EXERCISE REQUIREMENTS: In the records below, find the line containing "Pri plánovaní vetrania interiéru je dôležité" and the line containing "kombinované riešenia, cieľom je zabezpečiť"; please repeat exactly the lines from one to the other, both included, and nothing more.

RECORDS FOR THIS TASK:
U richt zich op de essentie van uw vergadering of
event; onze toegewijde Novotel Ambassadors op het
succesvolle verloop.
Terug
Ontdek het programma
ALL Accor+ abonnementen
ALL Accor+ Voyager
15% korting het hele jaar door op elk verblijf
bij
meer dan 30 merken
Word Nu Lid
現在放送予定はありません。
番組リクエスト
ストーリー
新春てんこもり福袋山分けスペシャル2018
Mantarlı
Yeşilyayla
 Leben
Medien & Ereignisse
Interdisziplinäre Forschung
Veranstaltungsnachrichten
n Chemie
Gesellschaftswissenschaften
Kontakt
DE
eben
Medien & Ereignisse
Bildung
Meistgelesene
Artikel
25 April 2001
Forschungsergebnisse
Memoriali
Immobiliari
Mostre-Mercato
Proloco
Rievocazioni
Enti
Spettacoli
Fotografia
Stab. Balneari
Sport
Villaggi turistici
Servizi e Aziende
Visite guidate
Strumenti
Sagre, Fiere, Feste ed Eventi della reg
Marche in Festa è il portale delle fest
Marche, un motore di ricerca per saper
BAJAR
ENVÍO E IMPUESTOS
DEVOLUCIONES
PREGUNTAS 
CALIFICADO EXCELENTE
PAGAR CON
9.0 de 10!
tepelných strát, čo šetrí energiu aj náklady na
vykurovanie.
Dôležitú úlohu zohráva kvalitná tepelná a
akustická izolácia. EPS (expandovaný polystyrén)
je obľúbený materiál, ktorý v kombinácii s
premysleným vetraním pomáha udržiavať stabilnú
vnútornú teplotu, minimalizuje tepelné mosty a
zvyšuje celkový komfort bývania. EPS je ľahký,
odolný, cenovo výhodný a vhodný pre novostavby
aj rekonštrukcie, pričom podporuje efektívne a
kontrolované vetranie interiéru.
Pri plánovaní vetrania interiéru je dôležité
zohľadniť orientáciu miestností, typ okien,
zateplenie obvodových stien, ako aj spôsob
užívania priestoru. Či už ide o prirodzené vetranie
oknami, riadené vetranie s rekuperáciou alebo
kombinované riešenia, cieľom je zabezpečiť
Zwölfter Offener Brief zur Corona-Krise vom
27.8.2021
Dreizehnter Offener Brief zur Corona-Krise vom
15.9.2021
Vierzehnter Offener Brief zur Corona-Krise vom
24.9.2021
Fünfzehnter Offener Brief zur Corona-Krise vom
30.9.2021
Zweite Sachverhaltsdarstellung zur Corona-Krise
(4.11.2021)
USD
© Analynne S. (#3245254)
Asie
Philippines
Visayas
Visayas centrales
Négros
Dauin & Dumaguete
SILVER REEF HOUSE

EXERCISE ANSWER:
Pri plánovaní vetrania interiéru je dôležité
zohľadniť orientáciu miestností, typ okien,
zateplenie obvodových stien, ako aj spôsob
užívania priestoru. Či už ide o prirodzené vetranie
oknami, riadené vetranie s rekuperáciou alebo
kombinované riešenia, cieľom je zabezpečiť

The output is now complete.